The off-beat relationship between leads Bonneville & McTeer rings true, all the more so in comparison to the credulity-stretching antics of a very ordinary looking and seeming sergeant, capable it seems of bedding every girl on the team.
The ensemble acting was decent, Bonneville going from slob to suit effectively, so too McTeer from boozy do-nothing to sharp as a tack Mrs Organiser. I was also impressed by the actors playing the chav mother of one of the abducted children and the icy female doctor behind the plot.
I'd be happy to see more of this particular team in action if they can rein in the human stories of the individual squad members but know that if a long series follows, this is as likely to happen as snow in August. I live in hope...

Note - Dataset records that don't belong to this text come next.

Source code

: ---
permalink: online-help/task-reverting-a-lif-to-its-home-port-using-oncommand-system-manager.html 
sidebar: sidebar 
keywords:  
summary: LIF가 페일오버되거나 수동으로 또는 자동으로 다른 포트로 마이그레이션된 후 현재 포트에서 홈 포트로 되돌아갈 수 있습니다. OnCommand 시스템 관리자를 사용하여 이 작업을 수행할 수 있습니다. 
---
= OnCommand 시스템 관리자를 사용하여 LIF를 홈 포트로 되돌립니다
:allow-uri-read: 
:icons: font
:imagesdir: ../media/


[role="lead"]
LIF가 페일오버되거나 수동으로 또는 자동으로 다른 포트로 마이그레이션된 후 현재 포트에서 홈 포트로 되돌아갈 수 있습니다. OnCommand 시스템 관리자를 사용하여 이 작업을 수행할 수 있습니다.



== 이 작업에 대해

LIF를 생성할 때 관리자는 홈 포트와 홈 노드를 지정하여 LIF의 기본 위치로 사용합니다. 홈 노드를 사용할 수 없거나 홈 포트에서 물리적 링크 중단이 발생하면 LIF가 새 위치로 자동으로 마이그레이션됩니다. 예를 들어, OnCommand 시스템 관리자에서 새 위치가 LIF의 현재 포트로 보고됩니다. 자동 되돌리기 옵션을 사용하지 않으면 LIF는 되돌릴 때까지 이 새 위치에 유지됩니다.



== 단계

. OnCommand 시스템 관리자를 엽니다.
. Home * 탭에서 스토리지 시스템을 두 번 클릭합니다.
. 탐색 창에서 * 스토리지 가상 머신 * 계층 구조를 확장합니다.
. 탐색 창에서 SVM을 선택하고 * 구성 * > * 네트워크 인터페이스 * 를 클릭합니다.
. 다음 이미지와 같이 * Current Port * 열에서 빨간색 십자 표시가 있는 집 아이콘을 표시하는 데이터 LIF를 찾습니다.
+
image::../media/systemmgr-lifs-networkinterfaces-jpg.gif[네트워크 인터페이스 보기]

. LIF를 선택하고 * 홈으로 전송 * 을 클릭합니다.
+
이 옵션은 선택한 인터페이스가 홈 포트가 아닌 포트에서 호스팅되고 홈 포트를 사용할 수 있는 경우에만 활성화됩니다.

There are so many crime dramas nowadays that it's hard for them to distinguish themselves. 'Hunter', a second outing for the characters who previously appeared in BBC TV's 'Five Days', is more conventional in plot structure than its predecessor; but as with that earlier series, concentrates heavily on the procedural elements of policing, and even lacks the maverick cop who is a staple of the genre. However, it does involve devious killers with unlikely an master-plan (another regular feature of such dramas), and Claire Holman (once of 'Inspector Morse' fame) again playing a police doctor. Bits are convincing, others less so; but the real problem is a certain lack of conviction, as if the writers knew they aren't saying anything really new. 'Hunter' isn't awful; but it pales compared to 'Prime Suspect', it's most obvious inspiration, which had generally better writing and acting.
*** This review may contain spoilers ***
I agree with Jc-osms on just about everything you have contributed
.....and yes, the old 'inter-cop-shop' relationship shenanigans have become a stereotype that I would gladly see less of. Particularly here where the young policewoman who has been 'dumped' by the supposed 'ladies man' of the office appears to be a clumsy attempt at linking the Pro Lifers' extortion and unplanned pregnancy. I say 'clumsy' because it was not necessary to the story - and so often the 'relationship' angle isn't. One of the few police dramas that managed to fully realise an 'in house' relationship with the story lines was probably Trial and Retribution.
But I digress.
I watched it in Australia on Fox UK (and is so often the case, it was already a few years old) and it was broadcast as an all in one programme, don't know if I would've bothered if it was in two parts to be honest.
What made this programme so watchable were the two leads, Hugh Bonneville and Janet McTeer. Now this is the kind of relationship I want to see! They are mates and those scenes at the beginning of Janet McTeer's character knocking back wine while Hugh Bonneville's character falls asleep were just lovely. Mind you, all of the acting is good.
and Yes, Paul 2001 - the actress who plays the working class mum of one of the kidnapped boys shines in this kind of role. There is something completely believable about her. Her name is not listed on the Cast here, so whoever you are: Lovely job!
Whoever wrote her dialogue and dressed her did a spot on job. She reminded me of real people, rather than some of the stereotyped representations of working class people you see all the time. As a Londoner I sometimes shudder at actors attempting to sound 'working class' - it all goes a bit 'Dick Van Dyke' at times doesn't it?! Ha ha ha.
The story line was not bad, dealing with the old chestnut: Does the end ever justify the means? as well as highlighting the hypocrisy of some Pro Life groups.
Watch it for the two leads - they have a genuine chemistry which makes this watchable. They lift this from a five to a six.